#### [EXERCISE DIRECTIONS]
Below are records to retype exactly, except for the pictures.

#### [RECORDED INFORMATION]
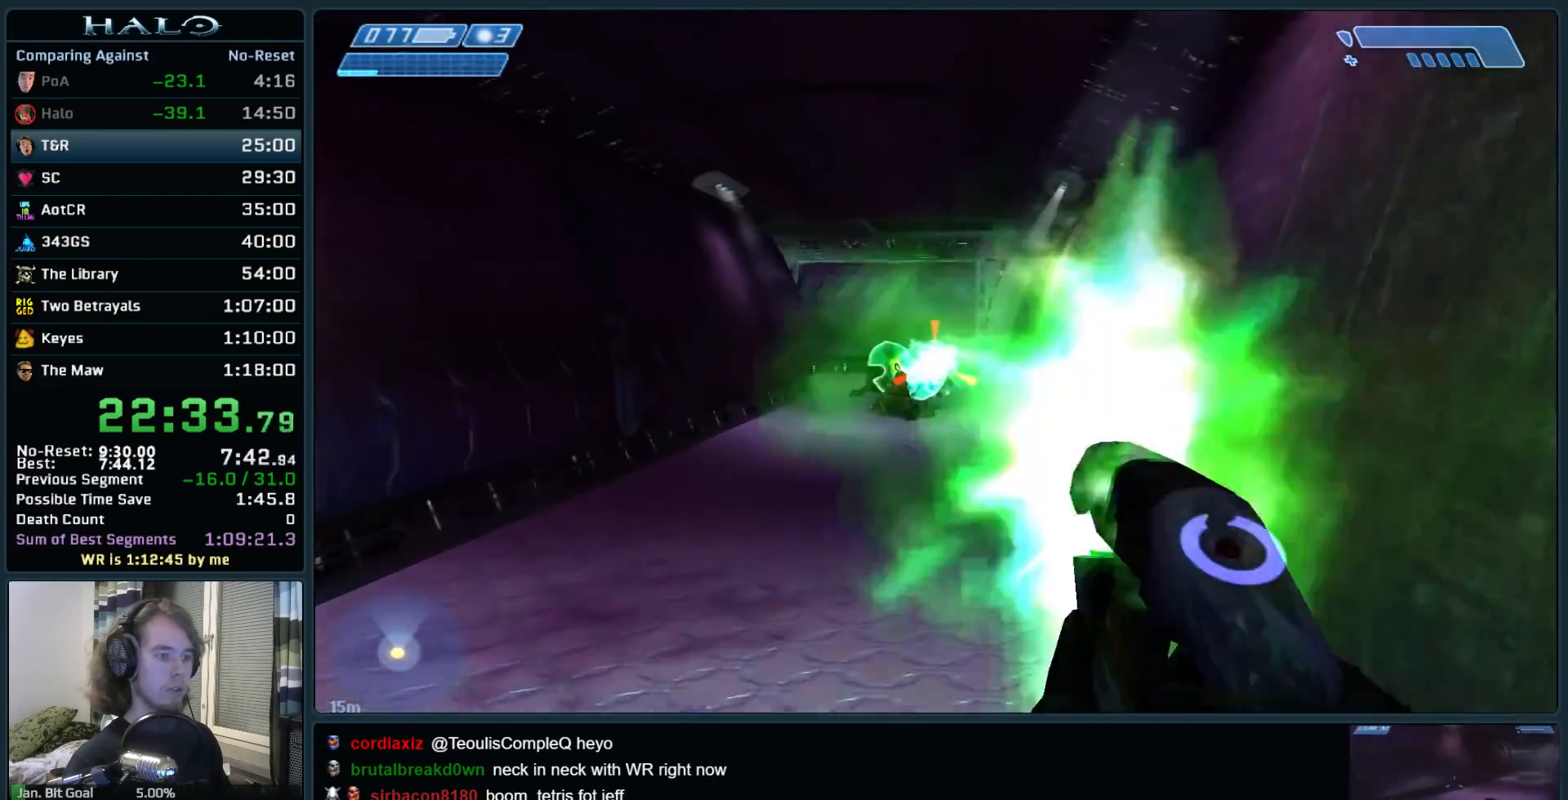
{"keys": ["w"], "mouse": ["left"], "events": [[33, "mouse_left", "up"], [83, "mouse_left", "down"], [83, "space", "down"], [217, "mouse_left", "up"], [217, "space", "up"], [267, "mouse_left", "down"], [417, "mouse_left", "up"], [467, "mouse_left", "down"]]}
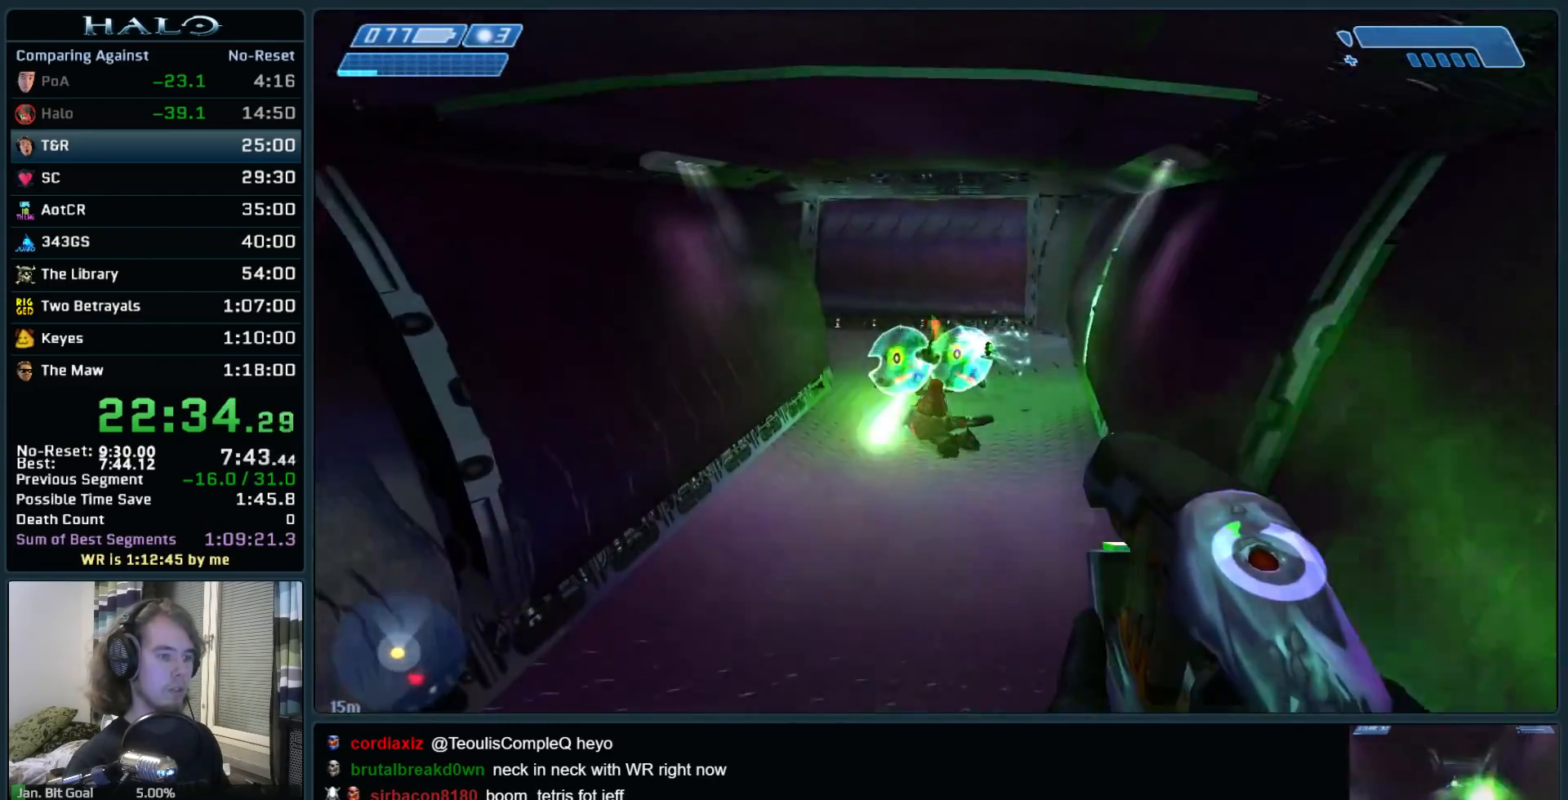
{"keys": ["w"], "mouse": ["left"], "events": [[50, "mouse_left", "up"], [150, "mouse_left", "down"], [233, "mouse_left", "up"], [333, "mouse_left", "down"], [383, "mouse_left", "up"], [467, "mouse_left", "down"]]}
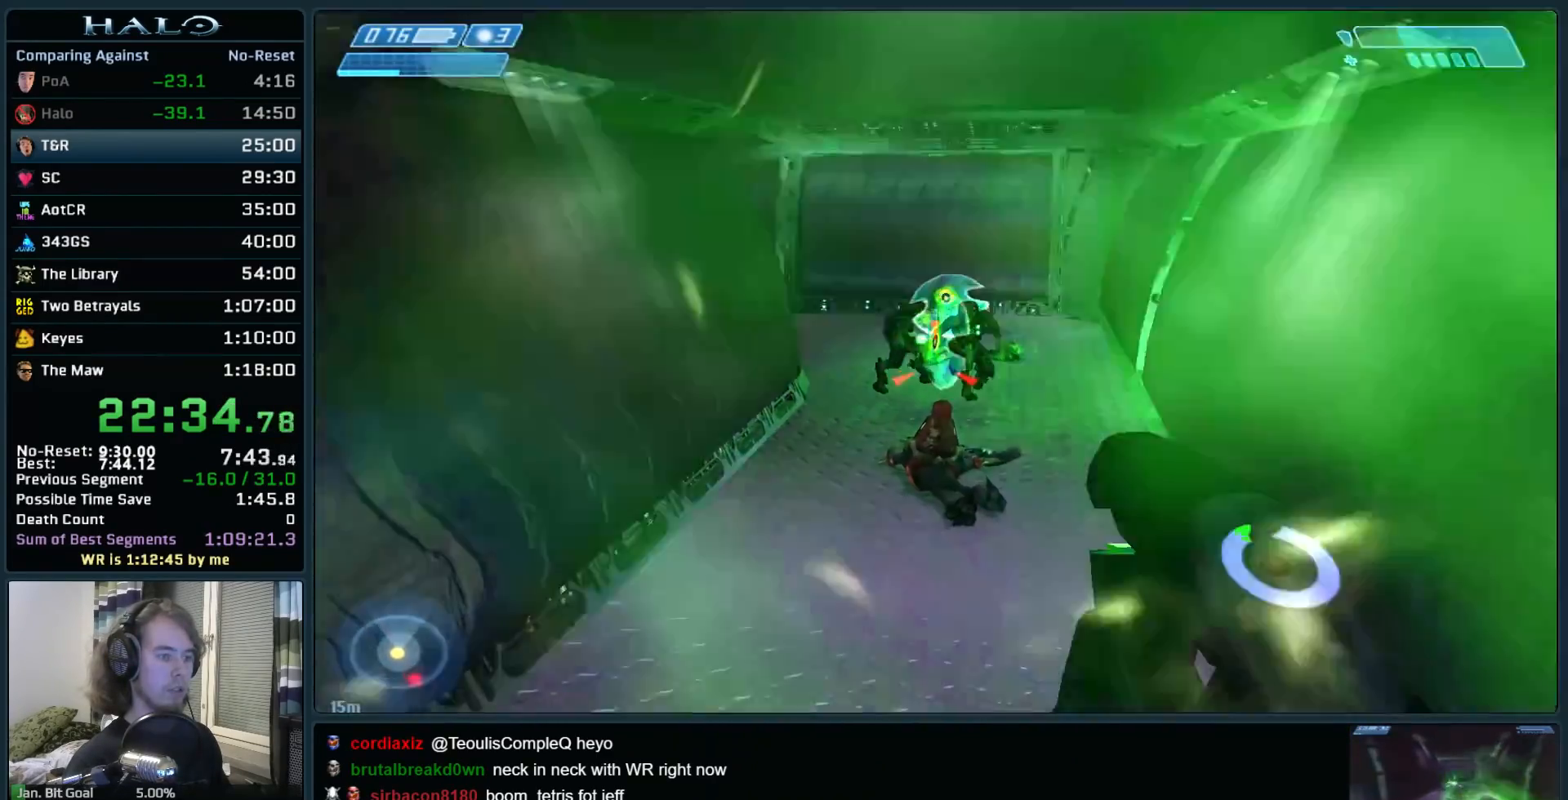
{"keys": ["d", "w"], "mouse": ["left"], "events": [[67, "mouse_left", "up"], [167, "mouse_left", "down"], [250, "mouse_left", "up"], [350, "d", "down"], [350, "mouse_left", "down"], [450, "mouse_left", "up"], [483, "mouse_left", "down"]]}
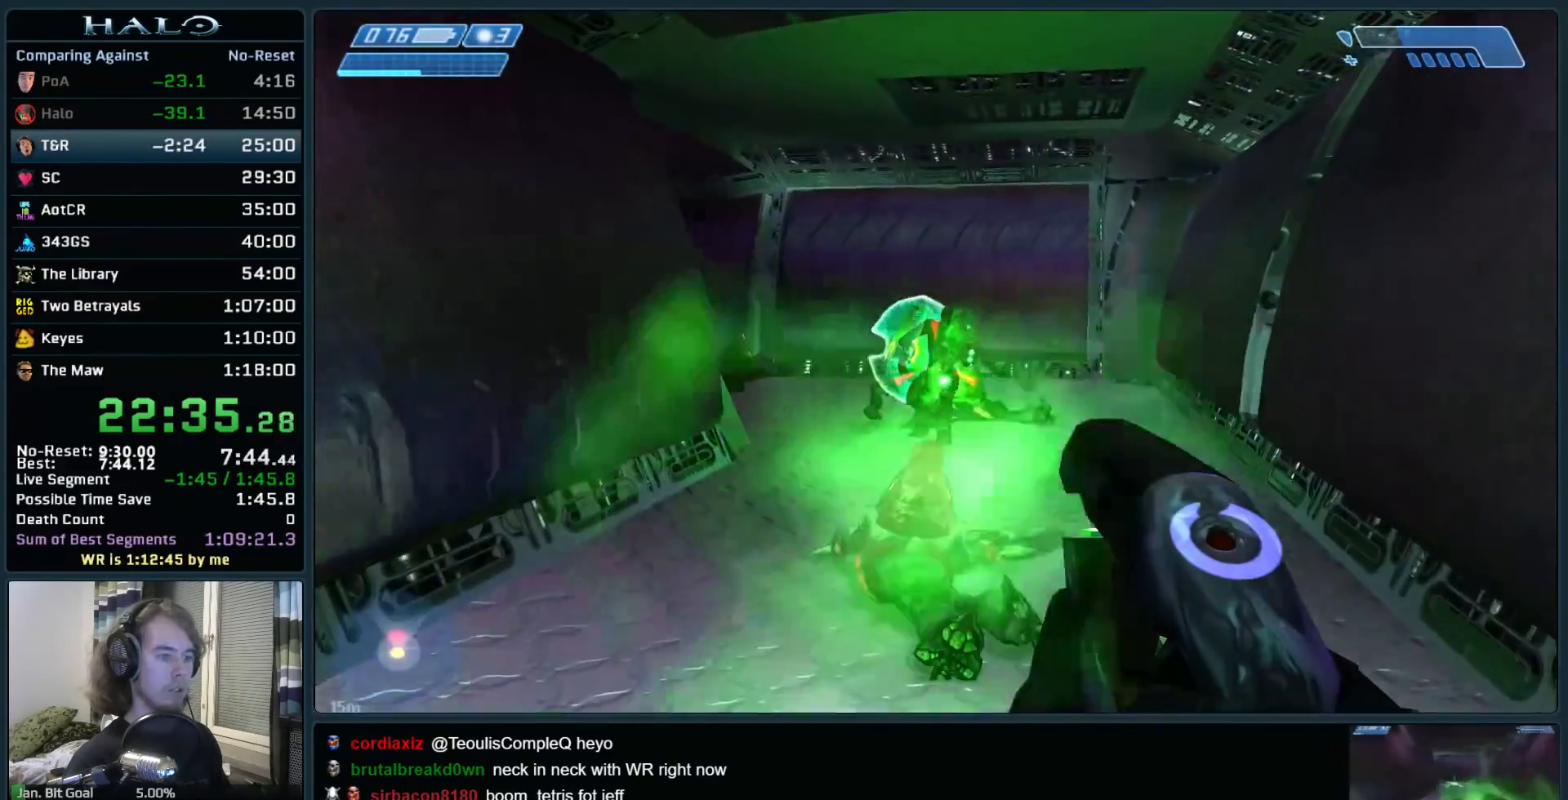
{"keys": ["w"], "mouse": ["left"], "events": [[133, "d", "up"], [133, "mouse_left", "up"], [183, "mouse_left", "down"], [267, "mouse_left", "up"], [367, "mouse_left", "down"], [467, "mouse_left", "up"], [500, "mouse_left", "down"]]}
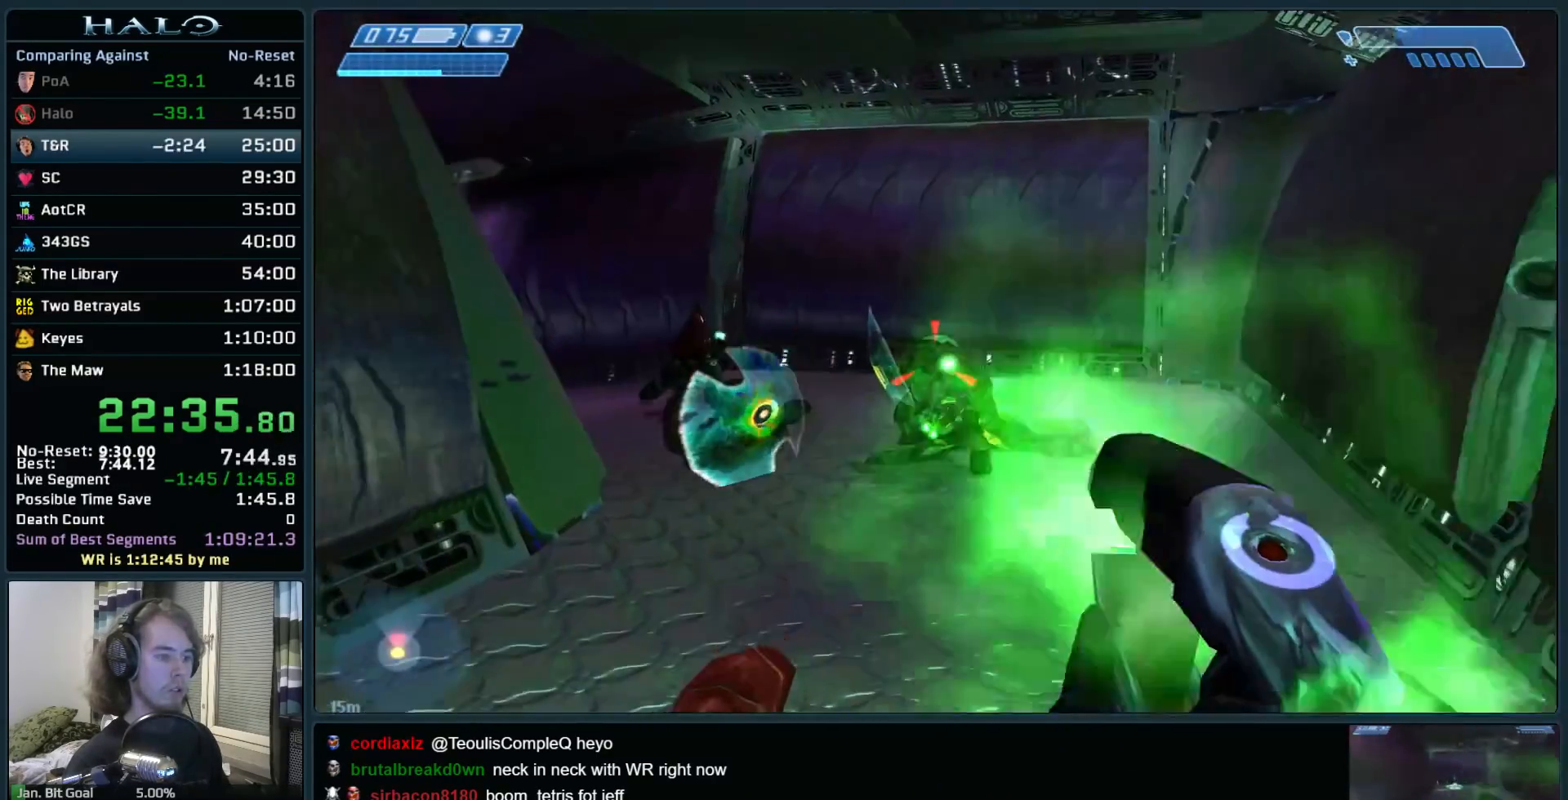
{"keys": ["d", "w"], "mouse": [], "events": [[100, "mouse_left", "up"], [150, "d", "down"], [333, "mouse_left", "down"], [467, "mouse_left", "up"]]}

#### [WRITTEN REPLY]
{"keys": ["w"], "mouse": ["left"], "events": [[33, "mouse_left", "up"], [83, "mouse_left", "down"], [83, "space", "down"], [217, "mouse_left", "up"], [217, "space", "up"], [267, "mouse_left", "down"], [417, "mouse_left", "up"], [467, "mouse_left", "down"]]}
{"keys": ["w"], "mouse": ["left"], "events": [[50, "mouse_left", "up"], [150, "mouse_left", "down"], [233, "mouse_left", "up"], [333, "mouse_left", "down"], [383, "mouse_left", "up"], [467, "mouse_left", "down"]]}
{"keys": ["d", "w"], "mouse": ["left"], "events": [[67, "mouse_left", "up"], [167, "mouse_left", "down"], [250, "mouse_left", "up"], [350, "d", "down"], [350, "mouse_left", "down"], [450, "mouse_left", "up"], [483, "mouse_left", "down"]]}
{"keys": ["w"], "mouse": ["left"], "events": [[133, "d", "up"], [133, "mouse_left", "up"], [183, "mouse_left", "down"], [267, "mouse_left", "up"], [367, "mouse_left", "down"], [467, "mouse_left", "up"], [500, "mouse_left", "down"]]}
{"keys": ["d", "w"], "mouse": [], "events": [[100, "mouse_left", "up"], [150, "d", "down"], [333, "mouse_left", "down"], [467, "mouse_left", "up"]]}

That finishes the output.